Never a smoker, never a drinker, not even sodas, almost always choosing fruits and vegetables over anything else, never overweight, always active, guzzling water and a variety of teas, black, green and herbal for her entire life, always growing a garden, a card shark who keeps her brain challenged, this broken nose and fractured sinus cavity adventure will not keep her down at all. Thank God.
And a by the way, I do not search my kids' phones for rule infractions, if they were writing notes at school then I wouldn't search their book bags, I know who their friends are, they're all right open with me, but that doesn't mean they won't also be sneaky - but privacy and boundaries need to be respected.
One kid's significant other recently searched my kid's phone for any evidence of flirting with others. My kid was outraged, and rightly so. Number one issue is in trust, number two is in boundaries and privacy, and number three is if they wanna flirt, then by golly, they should do so. They're not tied down as teenagers to anyone. Jeepers, this is how one grows personally and learns the ropes of life.
"Am I wrong to be angry?' they'd asked me last night, sitting on the side of my bed sharing a bowl of popcorn.
"Heck NO!" I'd bellowed, with an explosive exclamation mark. "You're a dadgum kid. A human being with a reasonable expectation of privacy." Overbearing, needy or insecure partners are a danger sign to me. A needy person needs a therapist, not a date. Sure, I'm opinionated, isn't that why you're reading?
Three of my Biggers, Deysi, Saray and Marcela all went vegetarian a year or so back, having watched me, and Sarah, do it for the 25 years they've been in America, finding it easily the best way to keep excess weight off of their very small frames, texting each other each day in order to remain accountable.
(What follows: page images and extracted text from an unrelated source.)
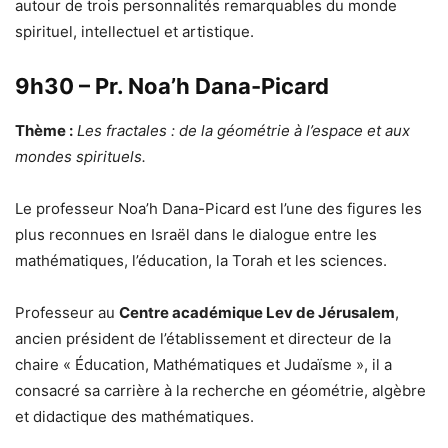
autour de trois personnalités remarquables du monde
spirituel, intellectuel et artistique.
9h30 – Pr. Noa’h Dana-Picard
Thème :
Les fractales : de la géométrie à l’espace et aux
mondes spirituels.
Le professeur Noa’h Dana-Picard est l’une des figures les
plus reconnues en Israël dans le dialogue entre les
mathématiques, l’éducation, la Torah et les sciences.
Professeur au
Centre académique Lev de Jérusalem
,
ancien président de l’établissement et directeur de la
chaire « Éducation, Mathématiques et Judaïsme », il a
consacré sa carrière à la recherche en géométrie, algèbre
et didactique des mathématiques.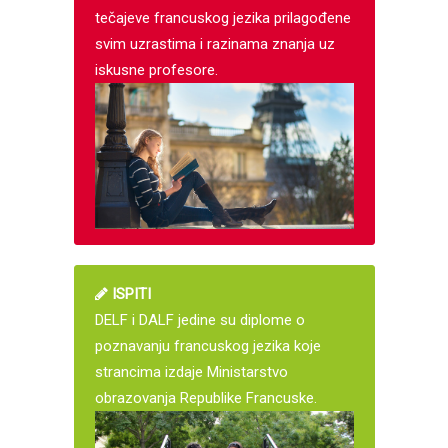
tečajeve francuskog jezika prilagođene
svim uzrastima i razinama znanja uz
iskusne profesore.
ISPITI
DELF i DALF jedine su diplome o
poznavanju francuskog jezika koje
strancima izdaje Ministarstvo
obrazovanja Republike Francuske.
I'm watching GMA as I type, some lady's book, The Shift, a TV personality woman losing 72 pounds telling her strategies, one of which jumped out at me. She dumped diet sodas cold turkey in favor of lemon flavored water, using real lemons of course. She lost slowly but surely, and that's the way to go She's now all about empowering other women, and I so admire that.
We women need to be healthy, not focused on weight or fashion. We have a lot on us each day, even those who have supportive husbands, seriously, ladies, you know it still ultimately falls on you to tend to so much.
Healthy is where it's at, not a number on a scale, not the right shade of lipstick.
Last week I believe I suggested everyone dump the chemical soups nowadays labeled 'Butter' in favor of Earth Balance, even available in mainline grocery stores. This week? Dump the diet sodas. They're killing you, sapping your energy and ironically making us fat.
Puh-leeze ladies, your families need you, especially those of us trauma mamas with extraordinarily demanding and challenging families. If you don't feel good, if you're sluggish and tired, it's because you're not feeding yourself well, you need high-octane, real foods in order to function at your best.
Two of my readers passed away this year way too young, both in the midwest, a Barbara and a Nancy of Nebraska and Illinois respectively. I know this because we became friends, both had health challenges, and I grieve the loss. I don't wanna lose anymore online friends, or friends close by. At my age, pushing 60, I know this is gonna happen, but I deeply feel it's happening much too soon.
Now I'm gonna get off my own butt and get hopping, actvity is where it's at too.